Health practitioners, educators and leaders from across the country gathered in January at the University of the Pacific Arthur A. Dugoni School of Dentistry for the “Dentistry as Participant and Casualty of Racism and Bias in Medicine: Moving Toward Equity in Oral Health Care” symposium hosted by the Pacific Center for Equity in Oral Health Care. The gathering was among the first of its kind in dental education to explore the structural disparities in oral healthcare through the intersection of racism, ageism, ableism, sexism/gender bias and other inequities.

“Our goal was to understand the history and consequences of systemic racism and bias in healthcare and engage participants in identifying strategies that could be used in dental practice, research, education, and healthcare policy to advance equity for all,” reports symposium organizer Elisa M. Chávez, DDS, director of the Pacific Center for Equity in Oral Health Care.

“Unfortunately, many patients experience barriers to receiving medical or dental care based on their race, age, sex, gender, disabilities or socioeconomic status,” Chavez adds. “Poor oral health can also perpetuate bias and discrimination.

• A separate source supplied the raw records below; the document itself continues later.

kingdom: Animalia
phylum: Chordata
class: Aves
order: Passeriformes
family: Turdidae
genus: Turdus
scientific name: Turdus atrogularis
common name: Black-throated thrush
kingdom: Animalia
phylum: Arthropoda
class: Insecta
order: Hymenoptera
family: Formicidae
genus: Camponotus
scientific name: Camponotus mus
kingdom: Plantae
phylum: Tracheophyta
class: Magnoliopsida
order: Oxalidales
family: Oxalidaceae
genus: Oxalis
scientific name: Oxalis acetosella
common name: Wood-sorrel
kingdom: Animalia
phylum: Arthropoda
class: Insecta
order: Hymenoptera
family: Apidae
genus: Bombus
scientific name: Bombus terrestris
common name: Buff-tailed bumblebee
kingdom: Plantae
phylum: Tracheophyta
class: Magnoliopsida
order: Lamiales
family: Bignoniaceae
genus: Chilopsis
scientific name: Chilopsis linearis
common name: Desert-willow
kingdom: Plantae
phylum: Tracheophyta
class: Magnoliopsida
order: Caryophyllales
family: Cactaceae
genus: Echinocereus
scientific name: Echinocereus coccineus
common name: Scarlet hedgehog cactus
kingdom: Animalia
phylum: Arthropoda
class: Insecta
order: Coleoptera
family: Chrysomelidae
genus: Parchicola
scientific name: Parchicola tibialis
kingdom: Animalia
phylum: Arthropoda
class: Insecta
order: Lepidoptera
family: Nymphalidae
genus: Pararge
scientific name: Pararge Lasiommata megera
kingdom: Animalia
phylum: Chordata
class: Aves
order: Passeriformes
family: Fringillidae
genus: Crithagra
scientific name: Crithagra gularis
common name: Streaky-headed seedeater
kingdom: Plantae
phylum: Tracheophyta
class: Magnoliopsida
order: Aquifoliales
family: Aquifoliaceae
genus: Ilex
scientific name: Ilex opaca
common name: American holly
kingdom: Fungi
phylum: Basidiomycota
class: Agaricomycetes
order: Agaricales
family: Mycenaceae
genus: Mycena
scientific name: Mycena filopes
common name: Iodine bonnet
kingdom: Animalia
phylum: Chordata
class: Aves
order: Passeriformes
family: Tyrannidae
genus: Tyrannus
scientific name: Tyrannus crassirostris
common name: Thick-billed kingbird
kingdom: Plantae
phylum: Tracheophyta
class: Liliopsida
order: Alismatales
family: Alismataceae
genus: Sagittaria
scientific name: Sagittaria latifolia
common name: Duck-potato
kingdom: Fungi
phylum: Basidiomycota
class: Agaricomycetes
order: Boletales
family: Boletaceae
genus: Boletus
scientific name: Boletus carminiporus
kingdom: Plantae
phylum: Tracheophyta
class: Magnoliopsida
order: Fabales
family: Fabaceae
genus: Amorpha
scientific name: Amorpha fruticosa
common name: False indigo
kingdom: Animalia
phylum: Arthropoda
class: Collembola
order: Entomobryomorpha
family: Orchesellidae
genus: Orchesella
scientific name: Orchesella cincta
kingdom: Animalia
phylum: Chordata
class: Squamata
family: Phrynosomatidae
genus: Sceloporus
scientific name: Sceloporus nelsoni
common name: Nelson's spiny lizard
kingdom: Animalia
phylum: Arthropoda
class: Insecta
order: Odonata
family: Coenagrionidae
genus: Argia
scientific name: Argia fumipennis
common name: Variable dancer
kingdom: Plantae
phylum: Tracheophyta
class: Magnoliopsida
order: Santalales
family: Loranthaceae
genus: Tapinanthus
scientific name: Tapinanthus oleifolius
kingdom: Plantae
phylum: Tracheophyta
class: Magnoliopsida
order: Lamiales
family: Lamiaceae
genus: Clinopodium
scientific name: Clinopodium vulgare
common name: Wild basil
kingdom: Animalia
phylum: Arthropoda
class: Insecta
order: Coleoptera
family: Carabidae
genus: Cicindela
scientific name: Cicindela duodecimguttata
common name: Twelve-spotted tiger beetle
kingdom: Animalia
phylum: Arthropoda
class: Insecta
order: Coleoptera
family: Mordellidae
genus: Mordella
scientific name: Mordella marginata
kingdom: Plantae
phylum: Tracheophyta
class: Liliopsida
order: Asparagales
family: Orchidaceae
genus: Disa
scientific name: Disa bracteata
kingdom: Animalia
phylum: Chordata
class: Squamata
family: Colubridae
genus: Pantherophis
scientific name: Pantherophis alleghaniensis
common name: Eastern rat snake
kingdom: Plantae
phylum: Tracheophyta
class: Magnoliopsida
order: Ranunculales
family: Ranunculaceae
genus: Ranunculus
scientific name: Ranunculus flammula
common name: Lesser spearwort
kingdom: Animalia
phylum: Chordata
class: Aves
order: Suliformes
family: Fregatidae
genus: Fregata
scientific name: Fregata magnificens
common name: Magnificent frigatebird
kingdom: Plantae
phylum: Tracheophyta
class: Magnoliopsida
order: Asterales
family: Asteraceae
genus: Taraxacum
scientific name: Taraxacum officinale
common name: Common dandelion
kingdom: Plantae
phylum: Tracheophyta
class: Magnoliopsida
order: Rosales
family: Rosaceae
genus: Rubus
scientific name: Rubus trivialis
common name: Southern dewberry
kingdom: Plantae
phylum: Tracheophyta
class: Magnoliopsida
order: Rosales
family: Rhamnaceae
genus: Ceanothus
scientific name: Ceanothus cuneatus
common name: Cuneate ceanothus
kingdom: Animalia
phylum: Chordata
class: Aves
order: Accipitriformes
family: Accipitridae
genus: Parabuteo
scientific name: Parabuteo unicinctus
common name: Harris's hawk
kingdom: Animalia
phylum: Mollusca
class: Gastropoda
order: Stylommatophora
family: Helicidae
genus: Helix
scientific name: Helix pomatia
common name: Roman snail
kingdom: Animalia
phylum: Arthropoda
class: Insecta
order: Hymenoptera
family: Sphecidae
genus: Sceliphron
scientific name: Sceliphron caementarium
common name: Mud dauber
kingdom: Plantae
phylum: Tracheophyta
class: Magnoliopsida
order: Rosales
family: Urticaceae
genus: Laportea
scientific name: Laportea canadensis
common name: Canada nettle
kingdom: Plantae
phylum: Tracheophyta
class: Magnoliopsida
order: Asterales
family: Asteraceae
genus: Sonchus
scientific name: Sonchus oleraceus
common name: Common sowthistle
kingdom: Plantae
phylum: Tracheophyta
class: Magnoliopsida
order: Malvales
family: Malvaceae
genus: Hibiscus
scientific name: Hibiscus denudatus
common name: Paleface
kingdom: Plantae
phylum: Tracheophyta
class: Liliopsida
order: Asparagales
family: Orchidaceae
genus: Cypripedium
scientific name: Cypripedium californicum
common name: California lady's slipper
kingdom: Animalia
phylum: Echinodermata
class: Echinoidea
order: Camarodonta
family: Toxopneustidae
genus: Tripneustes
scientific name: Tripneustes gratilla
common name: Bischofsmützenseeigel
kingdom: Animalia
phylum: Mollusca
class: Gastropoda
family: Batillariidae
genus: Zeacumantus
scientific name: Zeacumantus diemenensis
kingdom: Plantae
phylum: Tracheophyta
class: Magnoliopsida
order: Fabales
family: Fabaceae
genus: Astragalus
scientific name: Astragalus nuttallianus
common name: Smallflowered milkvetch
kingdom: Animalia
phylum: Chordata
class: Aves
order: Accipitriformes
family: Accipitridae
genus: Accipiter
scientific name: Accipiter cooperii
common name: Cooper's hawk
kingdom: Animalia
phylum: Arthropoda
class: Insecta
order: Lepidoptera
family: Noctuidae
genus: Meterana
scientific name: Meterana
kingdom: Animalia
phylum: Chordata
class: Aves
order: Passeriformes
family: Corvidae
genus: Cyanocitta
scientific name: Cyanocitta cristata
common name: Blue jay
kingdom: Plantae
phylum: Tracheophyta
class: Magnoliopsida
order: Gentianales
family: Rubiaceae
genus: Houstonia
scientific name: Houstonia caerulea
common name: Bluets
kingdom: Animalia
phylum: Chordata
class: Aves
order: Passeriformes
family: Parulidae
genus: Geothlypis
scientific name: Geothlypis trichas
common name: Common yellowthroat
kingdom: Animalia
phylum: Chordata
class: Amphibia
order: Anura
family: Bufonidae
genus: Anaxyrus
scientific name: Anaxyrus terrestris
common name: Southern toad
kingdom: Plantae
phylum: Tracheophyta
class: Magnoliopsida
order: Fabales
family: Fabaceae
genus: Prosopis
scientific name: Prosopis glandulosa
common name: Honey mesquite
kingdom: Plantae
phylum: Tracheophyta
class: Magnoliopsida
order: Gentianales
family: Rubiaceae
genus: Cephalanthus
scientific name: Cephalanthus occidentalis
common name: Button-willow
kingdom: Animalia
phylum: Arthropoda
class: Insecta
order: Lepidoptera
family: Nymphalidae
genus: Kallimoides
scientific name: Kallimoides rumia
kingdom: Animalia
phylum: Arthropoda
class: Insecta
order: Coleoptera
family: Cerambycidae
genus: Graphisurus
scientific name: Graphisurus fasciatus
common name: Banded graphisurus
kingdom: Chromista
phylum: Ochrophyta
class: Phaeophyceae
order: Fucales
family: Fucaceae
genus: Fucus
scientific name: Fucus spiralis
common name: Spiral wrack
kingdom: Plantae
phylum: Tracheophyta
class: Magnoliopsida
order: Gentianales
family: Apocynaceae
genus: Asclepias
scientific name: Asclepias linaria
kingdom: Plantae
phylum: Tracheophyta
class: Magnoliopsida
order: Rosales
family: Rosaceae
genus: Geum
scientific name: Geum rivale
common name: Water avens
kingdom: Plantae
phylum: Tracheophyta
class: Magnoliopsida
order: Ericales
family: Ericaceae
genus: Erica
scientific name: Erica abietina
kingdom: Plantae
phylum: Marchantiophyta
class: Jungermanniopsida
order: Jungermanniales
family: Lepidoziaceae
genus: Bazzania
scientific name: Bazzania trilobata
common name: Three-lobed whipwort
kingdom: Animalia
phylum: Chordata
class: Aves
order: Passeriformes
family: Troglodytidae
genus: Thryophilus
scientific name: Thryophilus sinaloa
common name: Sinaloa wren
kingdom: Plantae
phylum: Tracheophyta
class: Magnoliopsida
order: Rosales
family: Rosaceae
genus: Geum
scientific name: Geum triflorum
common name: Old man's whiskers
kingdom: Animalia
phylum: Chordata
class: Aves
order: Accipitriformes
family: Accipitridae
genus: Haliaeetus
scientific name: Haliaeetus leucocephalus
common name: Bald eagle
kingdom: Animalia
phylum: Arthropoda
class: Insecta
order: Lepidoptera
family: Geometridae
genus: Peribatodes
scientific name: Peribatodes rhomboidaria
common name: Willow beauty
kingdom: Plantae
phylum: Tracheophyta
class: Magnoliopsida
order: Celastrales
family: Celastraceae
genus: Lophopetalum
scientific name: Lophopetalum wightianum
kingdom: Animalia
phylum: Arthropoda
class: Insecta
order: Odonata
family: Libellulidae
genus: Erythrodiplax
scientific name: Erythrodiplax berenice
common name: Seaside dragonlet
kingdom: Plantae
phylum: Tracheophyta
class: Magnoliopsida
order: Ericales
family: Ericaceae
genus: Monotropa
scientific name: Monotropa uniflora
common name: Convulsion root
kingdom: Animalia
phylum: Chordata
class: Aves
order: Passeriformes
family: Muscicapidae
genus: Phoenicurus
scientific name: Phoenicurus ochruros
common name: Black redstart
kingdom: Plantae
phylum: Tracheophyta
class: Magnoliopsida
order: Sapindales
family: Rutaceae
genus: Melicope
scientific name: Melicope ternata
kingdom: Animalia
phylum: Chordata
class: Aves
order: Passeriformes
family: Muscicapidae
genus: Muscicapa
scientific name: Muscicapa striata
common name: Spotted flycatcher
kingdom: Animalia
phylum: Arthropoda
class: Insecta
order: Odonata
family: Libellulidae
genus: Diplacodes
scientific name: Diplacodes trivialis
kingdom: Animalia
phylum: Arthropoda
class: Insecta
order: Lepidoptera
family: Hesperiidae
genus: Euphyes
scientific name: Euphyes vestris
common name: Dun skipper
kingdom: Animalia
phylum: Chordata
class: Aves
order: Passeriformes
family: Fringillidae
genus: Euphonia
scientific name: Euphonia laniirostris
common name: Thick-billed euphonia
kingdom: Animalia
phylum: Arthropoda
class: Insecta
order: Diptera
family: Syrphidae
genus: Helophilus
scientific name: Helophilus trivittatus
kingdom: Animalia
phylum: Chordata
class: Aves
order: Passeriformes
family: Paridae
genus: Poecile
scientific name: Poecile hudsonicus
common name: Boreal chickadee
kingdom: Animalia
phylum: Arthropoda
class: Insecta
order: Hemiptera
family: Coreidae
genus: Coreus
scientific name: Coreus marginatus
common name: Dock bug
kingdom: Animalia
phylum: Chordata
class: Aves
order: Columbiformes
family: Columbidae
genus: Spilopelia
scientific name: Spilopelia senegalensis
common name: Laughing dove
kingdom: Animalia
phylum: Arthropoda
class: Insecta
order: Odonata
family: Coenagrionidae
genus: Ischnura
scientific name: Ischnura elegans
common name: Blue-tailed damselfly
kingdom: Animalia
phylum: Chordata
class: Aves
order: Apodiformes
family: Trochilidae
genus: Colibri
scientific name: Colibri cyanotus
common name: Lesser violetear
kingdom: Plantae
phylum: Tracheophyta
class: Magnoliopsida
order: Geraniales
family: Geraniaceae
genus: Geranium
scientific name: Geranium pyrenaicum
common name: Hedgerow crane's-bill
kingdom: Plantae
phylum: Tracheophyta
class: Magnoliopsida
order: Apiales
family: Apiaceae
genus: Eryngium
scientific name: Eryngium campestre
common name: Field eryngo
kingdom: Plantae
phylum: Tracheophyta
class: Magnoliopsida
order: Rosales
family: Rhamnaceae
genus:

The historical positioning of dentistry as an elective service made it OK for oral healthcare to be accessible to only those who could afford it. At the same time, this rhetoric devalued the importance of oral health to overall health and well-being, further limiting resources and opportunities to make oral healthcare accessible to those most in need.”

Symposium attendees participated in roundtable discussions to explore ways to improve health equity.

Speakers highlighted some of the inequities experienced across healthcare that are ground in racism or bias.

  • In a recent nationwide survey of 714 physicians, only 40.7% were very confident in their ability to provide the same quality of care to patients with disabilities; just 56.5% strongly agreed they welcomed patients with disabilities into their practice; and 18.1% strongly agreed the healthcare system often treats these patients unfairly.
  • A recent systematic review found that ageism led to significantly worse health outcomes in 95.5% of the studies and 74.0% of the 1159 ageism-health associations examined. The analysis revealed the detrimental impact of ageism on older adults’ health occurs at both a structural and individual level across multiple continents.
  • The racial mix of the dental workforce does not reflect the U.S. population, with Black and Hispanic dentists significantly underrepresented in the profession, according to recent data from the American Dental Association’s Health Policy Institute (HPI). The HPI also reports that while racial disparities in cost barriers to dental care have narrowed slightly for children, they have widened for adults and seniors.

Following the morning presentations, symposium attendees gathered for an afternoon of roundtable discussions and the formation of an action plan to close the gaps. Action items from the discussions will be compiled in a follow-up “call to action” report that will be posted on the Pacific Center’s website.